9. A dynamically variable oscillating width and position adjustment assembly as defined in claim 8 wherein:

said first link means comprises,

a first member,

a second member identical with said first member and being operably positioned parallel with respect to said first member,

one end of each of said mutually parallel first and second members being pivotally connected to said first means connected to said frame; and

a drive stud shaft pivotally extending through an aperture at the other end of each of said first and second members.

10. A dynamically variable oscillating adjustment assembly as defined in claim 9 and wherein

said oscillating drive means being connected to one end of said drive stud shaft to oscillate said drive stud shaft; and

said coupling means including means for pivotally connecting said one end of said second link means to the other end of said drive stud shaft such that said oscillating drive means, said aperture at the other ends of said first and second members, and said one end of said second link means are all coaxially and pivotally mounted upon said drive stud shaft.

11. A dynamically variable oscillating adjustment assembly as defined in claim 10 wherein said means for translating said first means connected to said frame comprises:

a stroke set slide block pivotally mounted between said first ends of said mutually parallel first and second members;

a set mount connected to said frame and operable to receive said stroke slide block; and

means to selectively translate said stroke set slide block within respect to said mount.

12. A dynamically variable oscillating adjustment assembly as defined in claim 11 and further comprising:

means for adjusting the position of said bell crank intermediate pivot with respect to said frame and said one end of said first link means wherein the position of oscillation of said second arm of said bell crank may be selectively varied.

13. A dynamically variable oscillating adjustment assembly as defined in claim 12 wherein said means for adjusting the position of said bell crank intermediate pivot comprises:

a slide member for pivotally supporting said bell crank intermediate pivot; and

means connected to said frame and said slide member for translating said slide member and thus said bell crank intermediate pivot with respect to said frame.

14. A dynamically variable oscillating adjustment assembly as defined in claim 8 and further comprising:

means for adjusting the position of said bell crank intermediate pivot with respect to said frame and said one end of said first link means wherein the positio of oscillation of said second arm of said bell crank may be selectively varied.
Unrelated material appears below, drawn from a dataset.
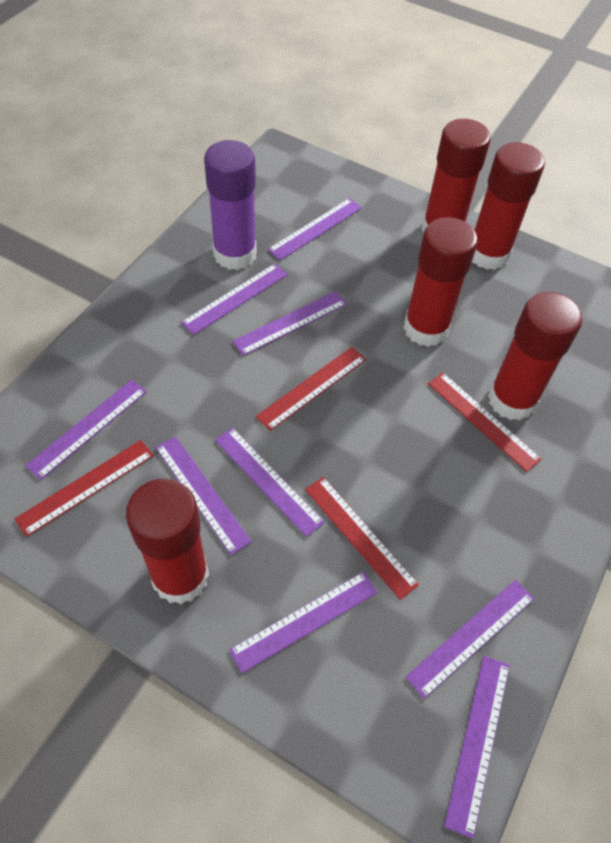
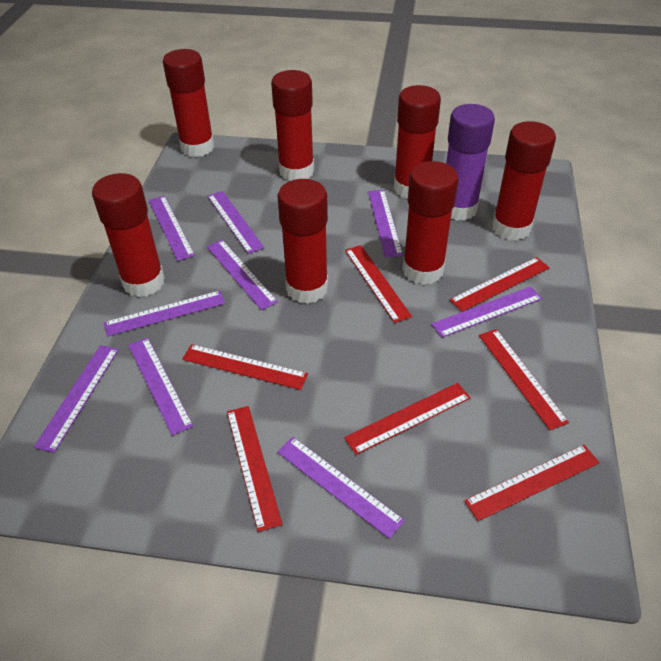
red glue stick: [126,479,209,604] [403,217,478,347] [422,119,491,234] [472,142,545,270] [488,292,582,420] = 5 -> [92,173,165,297] [163,49,215,157] [271,70,314,181] [278,179,328,304] [394,85,441,199] [402,161,458,285] [492,121,556,241] = 7
red ruler: [14,440,154,537] [256,347,366,431] [305,477,419,600] [428,372,542,472] = 4 -> [182,344,308,390] [227,406,283,532] [344,383,471,455] [345,245,412,323] [450,257,550,312] [464,445,600,521] [479,329,569,430] = 7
15. A dynamically variable oscillating adjustment assembly comprising:

a frame;

a first link means;

first means connected to said frame for pivotally connecting one end of said first link means to said frame, including

means for translating said first link means with respect to said frame such that the pivot point of said first link means may be selectively adjusted with respect to said frame;

a second link means pivotally connected at one end of the other end of said first link means;

a bell crank having a first arm and a second arm and an intermediate pivot;

second means connected to said frame for pivotally connecting said bell crank intermediate pivot to said frame; and

means for pivotally connecting said first arm of said bell crank to the other end of said second link means, wherein oscillation of said other end of said first link means will operably oscillate said second arm of said bell crank and adjustment of the position of said first link means with respect to said frame will operably vary the stroke of the oscillation of said second arm of said bell crank;

means for adjusting the position of said bell crank intermediate pivot with respect to said frame and said one end of said first link means wherein the position of oscillation of said second arm of said bell crank may be selectively varied.

16. A dynamically variable oscillating adjustment assembly as defined in claim 15 wherein said means for adjusting the position of said bell crank intermediate pivot comprises:

a slide member for pivotally supporting said bell crank intermediate pivot; and

means connected to said frame and said slide member for translating said slide member and thus said bell crank intermediate pivot with respect to said frame.